The founder responds to increasingly challenging issues by accentuating the above, leading to further difficulties.[29] Anyone who challenges this cycle will be treated as a disruptive influence and will be ignored, ridiculed or removed. The working environment will be increasingly difficult with decreasing trust. The organization becomes increasingly reactive, rather than proactive. Alternatively, the founder or the board may recognize the issue and take effective action.[30]

A lot of this looks to me like the classic painful transition from one-person-band, to few-person-band, to full-blown company.   Which is really the transition from a small, personal, human-scaled business to a large, impersonal capitalist corporation.   The founder wants to keep things personal and true to their original vision.  New owners or new management want to make things efficient, corporate and therefore impersonal.  As far as the founder is concerned, they want to make it ‘someone else’s business‘.  Of course the founder resists.

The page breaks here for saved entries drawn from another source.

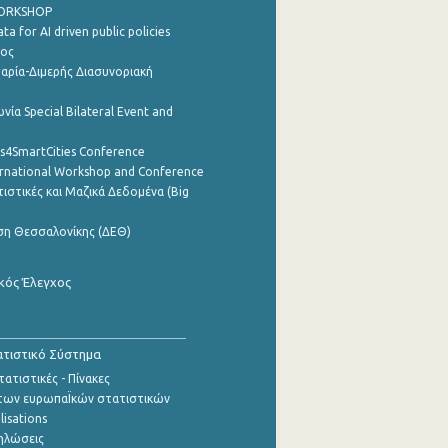
WORKSHOP
a for AI driven public policies
ρος
αρία-Διμερής Διασυνοριακή
νία Special Bilateral Event and
cs4SmartCities Conference
ernational Workshop and Conference
ιστικές και Μαζικά Δεδομένα (Big
ση Θεσσαλονίκης (ΔΕΘ)
κός Έλεγχος
τιστικό Σύστημα
ατιστικές - Πίνακες
των ευρωπαΪκών στατιστικών
lisations
ηλώσεις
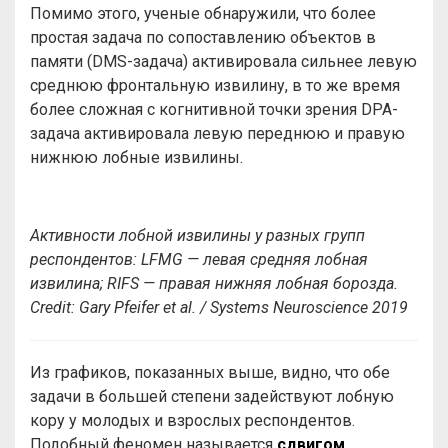
Помимо этого, ученые обнаружили, что более
простая задача по сопоставлению объектов в
памяти (DMS-задача) активировала сильнее левую
среднюю фронтальную извилину, в то же время
более сложная с когнитивной точки зрения DPA-
задача активировала левую переднюю и правую
нижнюю лобные извилины.
Активности лобной извилины у разных групп
респондентов: LFMG — левая средняя лобная
извилина; RIFS — правая нижняя лобная борозда.
Credit
: Gary Pfeifer
et al. /
Systems Neuroscience 2019
Из графиков, показанных выше, видно, что обе
задачи в большей степени задействуют лобную
кору у молодых и взрослых респондентов.
Подобный феномен называется
сдвигом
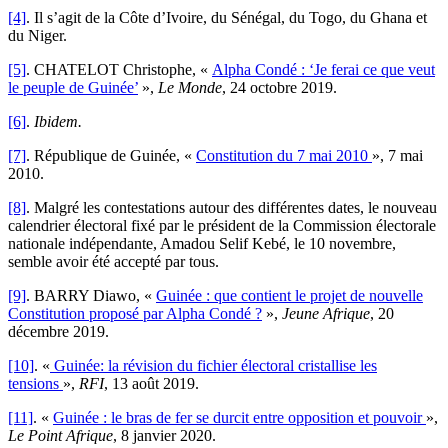
[4]
. Il s’agit de la Côte d’Ivoire, du Sénégal, du Togo, du Ghana et
du Niger.
[5]
. CHATELOT Christophe, «
Alpha Condé : ‘Je ferai ce que veut
le peuple de Guinée’
»,
Le Monde
, 24 octobre 2019.
[6]
.
Ibidem.
[7]
. République de Guinée, «
Constitution du 7 mai 2010
», 7 mai
2010.
[8]
. Malgré les contestations autour des différentes dates, le nouveau
calendrier électoral fixé par le président de la Commission électorale
nationale indépendante, Amadou Selif Kebé, le 10 novembre,
semble avoir été accepté par tous.
[9]
. BARRY Diawo, «
Guinée : que contient le projet de nouvelle
Constitution proposé par Alpha Condé ?
»,
Jeune Afrique
, 20
décembre 2019.
[10]
. «
Guinée: la révision du fichier électoral cristallise les
tensions
»,
RFI
, 13 août 2019.
[11]
. «
Guinée : le bras de fer se durcit entre opposition et pouvoir
»,
Le Point Afrique
, 8 janvier 2020.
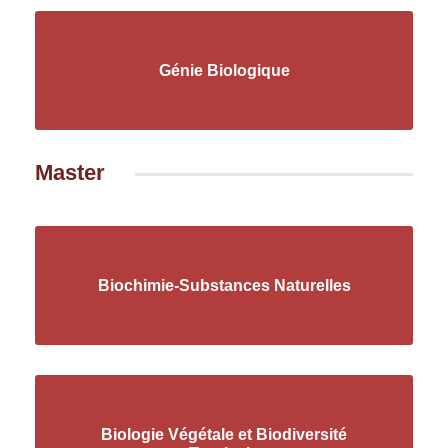
Génie Biologique
Master
Biochimie-Substances Naturelles
Biologie Végétale et Biodiversité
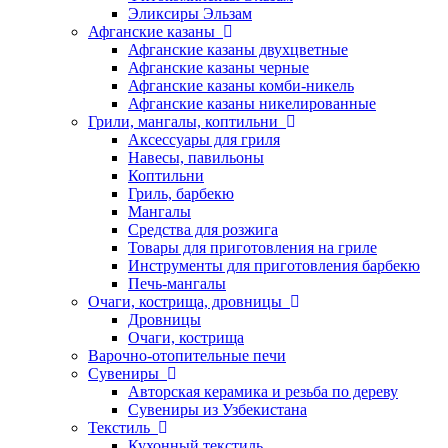
Эликсиры Эльзам
Афганские казаны
Афганские казаны двухцветные
Афганские казаны черные
Афганские казаны комби-никель
Афганские казаны никелированные
Грили, мангалы, коптильни
Аксессуары для гриля
Навесы, павильоны
Коптильни
Гриль, барбекю
Мангалы
Средства для розжига
Товары для приготовления на гриле
Инструменты для приготовления барбекю
Печь-мангалы
Очаги, кострища, дровницы
Дровницы
Очаги, кострища
Варочно-отопительные печи
Сувениры
Авторская керамика и резьба по дереву
Сувениры из Узбекистана
Текстиль
Кухонный текстиль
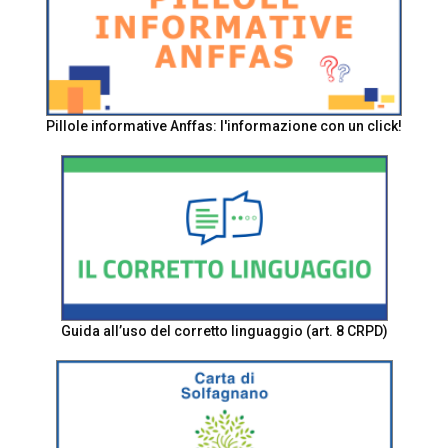
Pillole informative Anffas: l'informazione con un click!
Guida all’uso del corretto linguaggio (art. 8 CRPD)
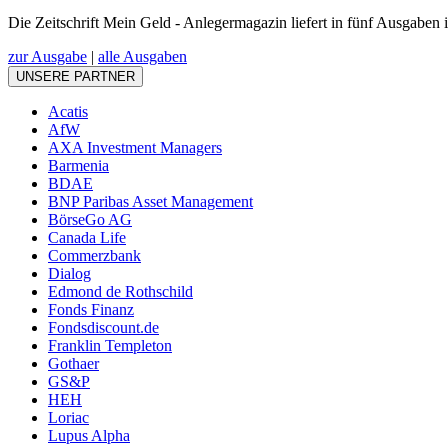
Die Zeitschrift Mein Geld - Anlegermagazin liefert in fünf Ausgaben
zur Ausgabe
|
alle Ausgaben
UNSERE PARTNER
Acatis
AfW
AXA Investment Managers
Barmenia
BDAE
BNP Paribas Asset Management
BörseGo AG
Canada Life
Commerzbank
Dialog
Edmond de Rothschild
Fonds Finanz
Fondsdiscount.de
Franklin Templeton
Gothaer
GS&P
HEH
Loriac
Lupus Alpha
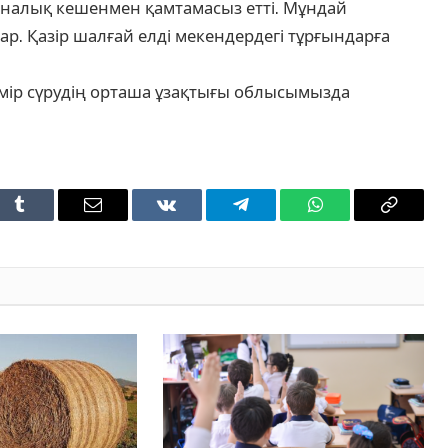
налық кешенмен қамтамасыз етті. Мұндай
ар. Қазір шалғай елді мекендердегі тұрғындарға
өмір сүрудің орташа ұзақтығы облысымызда
t
Tumblr
Email
VKontakte
Telegram
WhatsApp
Copy
Link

There is a preventive for ‘Founder’s syndrome’.

Embed the founding vision and personality into the operating processes of your business before you try to scale, with a Customer Experience Score.  You’ll be able to scale without managers, even without investors other than the people you serve.  The best of both worlds: personal, true to the original vision and magnifying your impact.

Even better, once it’s built into the way your business works, your Score takes on a life of it’s own, nurtured and improved by everyone in the business.   It becomes harder for anyone to interfere – even you.